The Dallas Fed reported its 12mo Trimmed Mean PCE core inflation measure at 1.3%. Inflation remains relatively low-see their table below.

screenshot 28 624x371 S&P Intrinsic Value Rises

For the S&P 500 (.INX) Intrinsic Value Index, this means that it advances to $1,903. The SP500 closed out October 2013 at $1,756.54. The market continues to remain in the range with appeal for deep Value Investors such as Warren Buffett-see the chart below.

screenshot 27 535x420 S&P 500 (.INX) Intrinsic Value Rises

Inflation remains contained, Real GDP is improving, Retail Sales are rising and more individuals are finding work each month. This makes for a very heady brew for economic expansion and higher stock prices. For bond holders the opposite is true as rates rise in response to investors gradually shifting capital from Fixed Income into Equity investments as investor confidence improves. Even today’s markets reflect a significant improvement in market psychology as can be seen by recent IPO activity. This is a good time to raise capital for ‘story’ stocks and they trade at Internet Bubble levels.

In general I advise investors avoid the IPO market as real value is available in more traditional names. With the Facebook and ‘Internet like’ IPOs one does not have valuation as a supporting parameter because these early stage companies do not have current earnings or enough revenue to justify current prices vs. the bulk of existing companies. These high fliers are priced on distant expectations which may never be fulfilled. Too much risk for serious investors!!

Investing is not about catching trading opportunities.
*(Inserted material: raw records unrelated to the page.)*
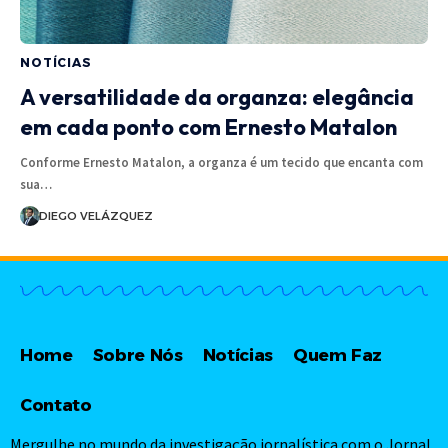
NOTÍCIAS
A versatilidade da organza: elegância
em cada ponto com Ernesto Matalon
Conforme Ernesto Matalon, a organza é um tecido que encanta com
sua…
DIEGO VELÁZQUEZ
Home
Sobre Nós
Notícias
Quem Faz
Contato
Mergulhe no mundo da investigação jornalística com o Jornal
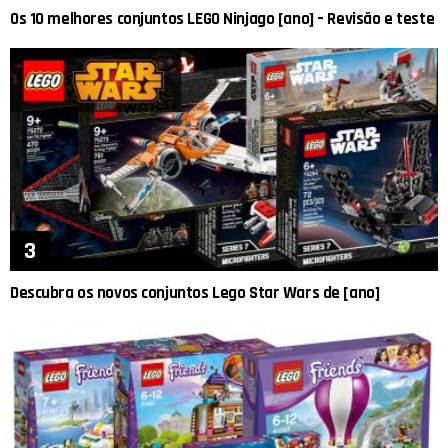
Os 10 melhores conjuntos LEGO Ninjago [ano] – Revisão e teste
Descubra os novos conjuntos Lego Star Wars de [ano]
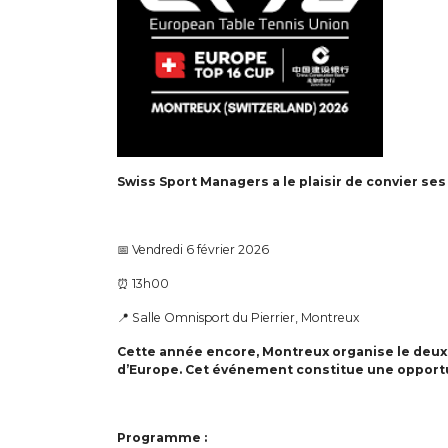
Swiss Sport Managers a le plaisir de convier s
📅 Vendredi 6 février 2026
⏰ 13h00
📍 Salle Omnisport du Pierrier, Montreux
Cette année encore, Montreux organise le deuxi
d’Europe. Cet événement constitue une opportu
Programme :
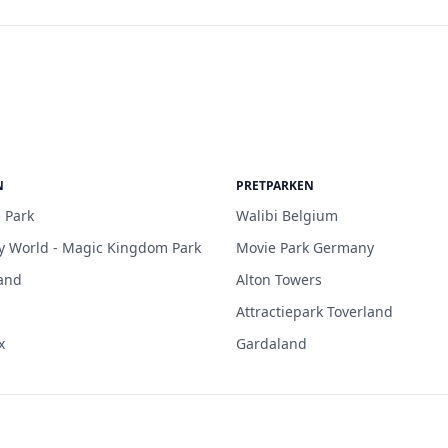
N
PRETPARKEN
 Park
Walibi Belgium
y World - Magic Kingdom Park
Movie Park Germany
and
Alton Towers
Attractiepark Toverland
x
Gardaland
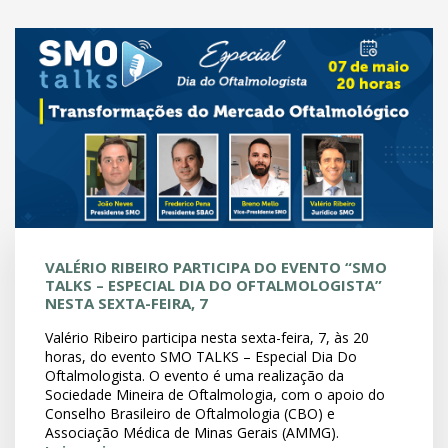
VALÉRIO RIBEIRO PARTICIPA DO EVENTO “SMO
TALKS – ESPECIAL DIA DO OFTALMOLOGISTA”
NESTA SEXTA-FEIRA, 7
Valério Ribeiro participa nesta sexta-feira, 7, às 20
horas, do evento SMO TALKS – Especial Dia Do
Oftalmologista. O evento é uma realização da
Sociedade Mineira de Oftalmologia, com o apoio do
Conselho Brasileiro de Oftalmologia (CBO) e
Associação Médica de Minas Gerais (AMMG).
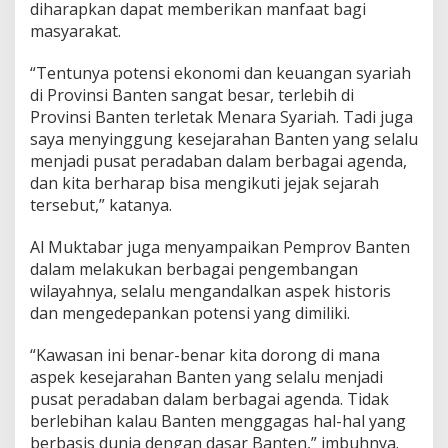
e
diharapkan dapat memberikan manfaat bagi
m
masyarakat.
b
a
“Tentunya potensi ekonomi dan keuangan syariah
n
di Provinsi Banten sangat besar, terlebih di
g
k
Provinsi Banten terletak Menara Syariah. Tadi juga
a
saya menyinggung kesejarahan Banten yang selalu
n
menjadi pusat peradaban dalam berbagai agenda,
E
dan kita berharap bisa mengikuti jejak sejarah
k
tersebut,” katanya.
o
n
o
Al Muktabar juga menyampaikan Pemprov Banten
m
dalam melakukan berbagai pengembangan
i
wilayahnya, selalu mengandalkan aspek historis
S
dan mengedepankan potensi yang dimiliki.
y
a
r
“Kawasan ini benar-benar kita dorong di mana
i
aspek kesejarahan Banten yang selalu menjadi
a
pusat peradaban dalam berbagai agenda. Tidak
h
berlebihan kalau Banten menggagas hal-hal yang
berbasis dunia dengan dasar Banten,” imbuhnya.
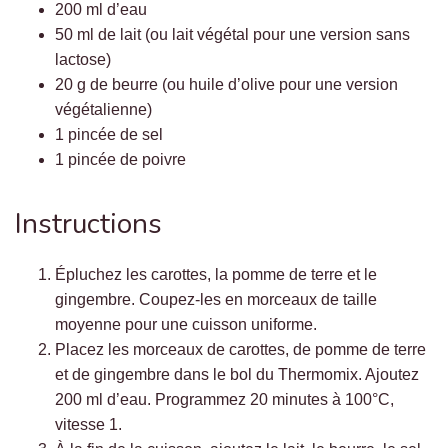
200 ml d’eau
50 ml de lait (ou lait végétal pour une version sans
lactose)
20 g de beurre (ou huile d’olive pour une version
végétalienne)
1 pincée de sel
1 pincée de poivre
Instructions
Épluchez les carottes, la pomme de terre et le
gingembre. Coupez-les en morceaux de taille
moyenne pour une cuisson uniforme.
Placez les morceaux de carottes, de pomme de terre
et de gingembre dans le bol du Thermomix. Ajoutez
200 ml d’eau. Programmez 20 minutes à 100°C,
vitesse 1.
If one wants to play the game a little one can always go to a discount trading firm with a little capital as long as one knows that what one is really doing is trying to catch changes in market psychology over relatively short periods of time. Trading is not how serious capital grows to become more serious capital! Serious capital requires understanding businesses and understanding how the markets price them in both good and bad markets. Then one buys for the period when businesses are cheap and hold till they become excessively priced. In my experience the time period between buying and selling a seriously considered investment is 5yrs-10yrs if it all works according to original expectations.